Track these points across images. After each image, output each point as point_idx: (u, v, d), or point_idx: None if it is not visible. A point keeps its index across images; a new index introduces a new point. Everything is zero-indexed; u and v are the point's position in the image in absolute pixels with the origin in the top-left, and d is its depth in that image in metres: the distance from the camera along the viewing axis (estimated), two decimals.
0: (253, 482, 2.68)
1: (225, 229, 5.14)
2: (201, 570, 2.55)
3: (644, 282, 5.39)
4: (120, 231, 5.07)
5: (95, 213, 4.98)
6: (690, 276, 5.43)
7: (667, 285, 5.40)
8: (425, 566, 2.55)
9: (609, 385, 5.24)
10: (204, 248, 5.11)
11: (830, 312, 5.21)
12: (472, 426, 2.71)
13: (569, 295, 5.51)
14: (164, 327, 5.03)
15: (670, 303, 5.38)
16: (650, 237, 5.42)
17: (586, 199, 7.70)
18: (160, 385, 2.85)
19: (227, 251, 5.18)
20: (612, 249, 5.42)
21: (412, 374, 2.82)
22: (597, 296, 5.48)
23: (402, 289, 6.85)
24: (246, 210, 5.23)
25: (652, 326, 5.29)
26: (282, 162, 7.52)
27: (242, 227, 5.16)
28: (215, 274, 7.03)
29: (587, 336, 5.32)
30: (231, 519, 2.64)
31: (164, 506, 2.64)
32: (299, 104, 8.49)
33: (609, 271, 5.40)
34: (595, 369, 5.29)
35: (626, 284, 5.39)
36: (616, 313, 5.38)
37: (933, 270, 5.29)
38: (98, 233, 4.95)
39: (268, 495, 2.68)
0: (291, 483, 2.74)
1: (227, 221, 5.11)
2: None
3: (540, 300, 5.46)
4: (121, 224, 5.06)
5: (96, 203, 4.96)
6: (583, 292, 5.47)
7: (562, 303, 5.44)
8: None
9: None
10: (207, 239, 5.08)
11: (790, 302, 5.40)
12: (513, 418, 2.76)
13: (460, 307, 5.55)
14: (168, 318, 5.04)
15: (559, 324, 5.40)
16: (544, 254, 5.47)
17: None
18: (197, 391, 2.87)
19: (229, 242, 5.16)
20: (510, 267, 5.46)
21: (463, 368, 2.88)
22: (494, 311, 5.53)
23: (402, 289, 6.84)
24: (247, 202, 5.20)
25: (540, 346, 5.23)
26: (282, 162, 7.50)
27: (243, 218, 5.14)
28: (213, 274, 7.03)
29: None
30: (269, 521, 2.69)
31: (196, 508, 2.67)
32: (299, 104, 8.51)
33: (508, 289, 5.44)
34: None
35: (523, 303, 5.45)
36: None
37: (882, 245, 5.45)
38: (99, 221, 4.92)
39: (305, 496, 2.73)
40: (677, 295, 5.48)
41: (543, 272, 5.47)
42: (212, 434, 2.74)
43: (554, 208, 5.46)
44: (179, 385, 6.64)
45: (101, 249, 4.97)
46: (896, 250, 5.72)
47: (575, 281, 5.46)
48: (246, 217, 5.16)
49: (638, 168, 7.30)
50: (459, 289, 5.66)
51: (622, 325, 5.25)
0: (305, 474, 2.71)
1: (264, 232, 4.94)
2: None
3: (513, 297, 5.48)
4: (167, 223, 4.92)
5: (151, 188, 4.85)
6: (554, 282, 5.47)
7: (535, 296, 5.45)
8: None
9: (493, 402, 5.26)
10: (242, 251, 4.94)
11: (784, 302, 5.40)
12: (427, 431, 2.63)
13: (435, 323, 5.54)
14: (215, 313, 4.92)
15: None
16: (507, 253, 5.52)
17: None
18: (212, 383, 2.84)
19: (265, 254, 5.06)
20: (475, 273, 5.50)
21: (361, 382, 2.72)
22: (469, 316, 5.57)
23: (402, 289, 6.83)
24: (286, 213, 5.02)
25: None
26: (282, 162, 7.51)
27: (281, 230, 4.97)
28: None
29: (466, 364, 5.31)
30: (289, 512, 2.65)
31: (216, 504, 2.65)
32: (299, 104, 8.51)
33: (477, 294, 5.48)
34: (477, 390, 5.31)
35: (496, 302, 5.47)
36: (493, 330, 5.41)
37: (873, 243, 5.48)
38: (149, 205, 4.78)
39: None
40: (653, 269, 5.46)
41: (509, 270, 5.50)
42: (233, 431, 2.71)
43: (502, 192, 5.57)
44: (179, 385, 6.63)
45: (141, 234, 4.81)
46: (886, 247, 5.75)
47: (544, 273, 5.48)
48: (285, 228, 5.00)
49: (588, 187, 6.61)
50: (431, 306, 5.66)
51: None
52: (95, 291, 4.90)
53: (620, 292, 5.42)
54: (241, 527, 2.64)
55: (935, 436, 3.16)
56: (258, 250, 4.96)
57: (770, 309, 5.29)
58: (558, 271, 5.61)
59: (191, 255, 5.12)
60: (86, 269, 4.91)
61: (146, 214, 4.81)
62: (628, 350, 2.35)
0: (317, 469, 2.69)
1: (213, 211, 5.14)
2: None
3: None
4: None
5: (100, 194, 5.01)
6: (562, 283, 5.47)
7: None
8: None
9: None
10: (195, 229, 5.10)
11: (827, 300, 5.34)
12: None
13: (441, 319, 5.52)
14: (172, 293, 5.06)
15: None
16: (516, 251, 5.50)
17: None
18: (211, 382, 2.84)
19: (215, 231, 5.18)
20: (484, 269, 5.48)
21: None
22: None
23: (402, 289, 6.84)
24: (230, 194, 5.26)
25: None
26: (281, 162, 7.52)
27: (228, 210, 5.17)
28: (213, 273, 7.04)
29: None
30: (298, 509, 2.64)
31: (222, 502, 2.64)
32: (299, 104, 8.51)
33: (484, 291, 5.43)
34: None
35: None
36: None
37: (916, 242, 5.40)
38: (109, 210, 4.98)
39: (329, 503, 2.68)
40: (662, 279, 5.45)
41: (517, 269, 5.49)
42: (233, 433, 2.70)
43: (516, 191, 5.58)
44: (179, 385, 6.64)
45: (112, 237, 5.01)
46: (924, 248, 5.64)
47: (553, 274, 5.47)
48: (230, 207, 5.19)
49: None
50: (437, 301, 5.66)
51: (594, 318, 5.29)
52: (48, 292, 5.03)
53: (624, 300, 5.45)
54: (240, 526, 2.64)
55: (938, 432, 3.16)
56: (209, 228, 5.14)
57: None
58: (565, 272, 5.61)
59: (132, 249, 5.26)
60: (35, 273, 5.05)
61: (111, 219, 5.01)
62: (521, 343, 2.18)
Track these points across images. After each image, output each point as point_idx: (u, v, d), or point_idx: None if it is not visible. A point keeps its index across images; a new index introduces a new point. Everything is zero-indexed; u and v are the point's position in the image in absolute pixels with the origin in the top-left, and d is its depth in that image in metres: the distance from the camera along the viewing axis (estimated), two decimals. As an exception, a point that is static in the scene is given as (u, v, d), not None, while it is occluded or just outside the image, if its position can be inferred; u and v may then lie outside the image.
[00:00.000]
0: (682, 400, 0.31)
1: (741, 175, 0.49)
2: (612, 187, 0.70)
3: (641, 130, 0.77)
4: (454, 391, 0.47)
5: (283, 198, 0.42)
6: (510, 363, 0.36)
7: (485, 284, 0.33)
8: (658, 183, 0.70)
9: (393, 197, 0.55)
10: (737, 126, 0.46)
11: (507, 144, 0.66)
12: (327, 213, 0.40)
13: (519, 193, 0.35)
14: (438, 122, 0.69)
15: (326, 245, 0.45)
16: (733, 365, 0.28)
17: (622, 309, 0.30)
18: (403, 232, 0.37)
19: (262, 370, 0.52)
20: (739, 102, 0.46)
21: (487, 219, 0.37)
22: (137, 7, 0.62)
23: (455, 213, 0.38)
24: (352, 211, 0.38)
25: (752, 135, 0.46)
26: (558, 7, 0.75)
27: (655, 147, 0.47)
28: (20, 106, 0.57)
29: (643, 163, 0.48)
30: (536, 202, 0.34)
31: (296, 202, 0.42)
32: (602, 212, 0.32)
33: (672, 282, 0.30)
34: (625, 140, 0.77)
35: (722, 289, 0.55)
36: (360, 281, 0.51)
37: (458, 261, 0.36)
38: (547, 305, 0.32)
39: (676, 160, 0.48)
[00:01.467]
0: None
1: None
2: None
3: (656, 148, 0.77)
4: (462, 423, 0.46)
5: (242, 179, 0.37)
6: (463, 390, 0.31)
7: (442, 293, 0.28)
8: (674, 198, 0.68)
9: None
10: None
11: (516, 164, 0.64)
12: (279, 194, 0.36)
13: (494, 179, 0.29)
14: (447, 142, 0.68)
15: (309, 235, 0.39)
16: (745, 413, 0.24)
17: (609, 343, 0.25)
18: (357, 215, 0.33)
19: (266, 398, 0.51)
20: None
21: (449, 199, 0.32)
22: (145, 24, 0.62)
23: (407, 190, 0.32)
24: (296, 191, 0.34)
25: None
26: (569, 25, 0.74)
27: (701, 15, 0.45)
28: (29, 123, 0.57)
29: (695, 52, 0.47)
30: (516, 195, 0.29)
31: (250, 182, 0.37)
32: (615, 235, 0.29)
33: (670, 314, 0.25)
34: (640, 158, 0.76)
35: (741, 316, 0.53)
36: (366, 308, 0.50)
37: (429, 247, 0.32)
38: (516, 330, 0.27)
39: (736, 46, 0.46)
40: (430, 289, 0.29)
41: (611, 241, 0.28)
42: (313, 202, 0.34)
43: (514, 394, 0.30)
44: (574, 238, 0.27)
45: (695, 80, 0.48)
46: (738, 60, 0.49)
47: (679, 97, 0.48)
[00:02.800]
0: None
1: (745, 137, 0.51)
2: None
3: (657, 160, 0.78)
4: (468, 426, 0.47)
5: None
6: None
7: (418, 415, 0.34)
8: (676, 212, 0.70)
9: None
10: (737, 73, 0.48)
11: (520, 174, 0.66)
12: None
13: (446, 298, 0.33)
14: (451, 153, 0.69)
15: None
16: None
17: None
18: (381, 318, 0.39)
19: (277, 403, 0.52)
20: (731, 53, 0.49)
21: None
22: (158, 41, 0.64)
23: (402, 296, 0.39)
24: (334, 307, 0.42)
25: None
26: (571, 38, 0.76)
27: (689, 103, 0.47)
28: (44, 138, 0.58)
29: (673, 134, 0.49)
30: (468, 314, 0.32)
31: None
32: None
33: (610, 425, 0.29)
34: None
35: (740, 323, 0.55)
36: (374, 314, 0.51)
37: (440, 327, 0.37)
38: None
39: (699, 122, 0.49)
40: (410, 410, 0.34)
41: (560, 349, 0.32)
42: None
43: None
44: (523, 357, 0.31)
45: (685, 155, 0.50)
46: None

--- THE TASK ---
Could you print, exactly and with nothing else, the lines from the one containing "3: (657, 160, 0.78)" through the last line of the records above?

--- SOLVED PROBLEM ---
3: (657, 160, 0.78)
4: (468, 426, 0.47)
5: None
6: None
7: (418, 415, 0.34)
8: (676, 212, 0.70)
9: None
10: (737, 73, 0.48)
11: (520, 174, 0.66)
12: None
13: (446, 298, 0.33)
14: (451, 153, 0.69)
15: None
16: None
17: None
18: (381, 318, 0.39)
19: (277, 403, 0.52)
20: (731, 53, 0.49)
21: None
22: (158, 41, 0.64)
23: (402, 296, 0.39)
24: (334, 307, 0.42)
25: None
26: (571, 38, 0.76)
27: (689, 103, 0.47)
28: (44, 138, 0.58)
29: (673, 134, 0.49)
30: (468, 314, 0.32)
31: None
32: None
33: (610, 425, 0.29)
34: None
35: (740, 323, 0.55)
36: (374, 314, 0.51)
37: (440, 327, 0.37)
38: None
39: (699, 122, 0.49)
40: (410, 410, 0.34)
41: (560, 349, 0.32)
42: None
43: None
44: (523, 357, 0.31)
45: (685, 155, 0.50)
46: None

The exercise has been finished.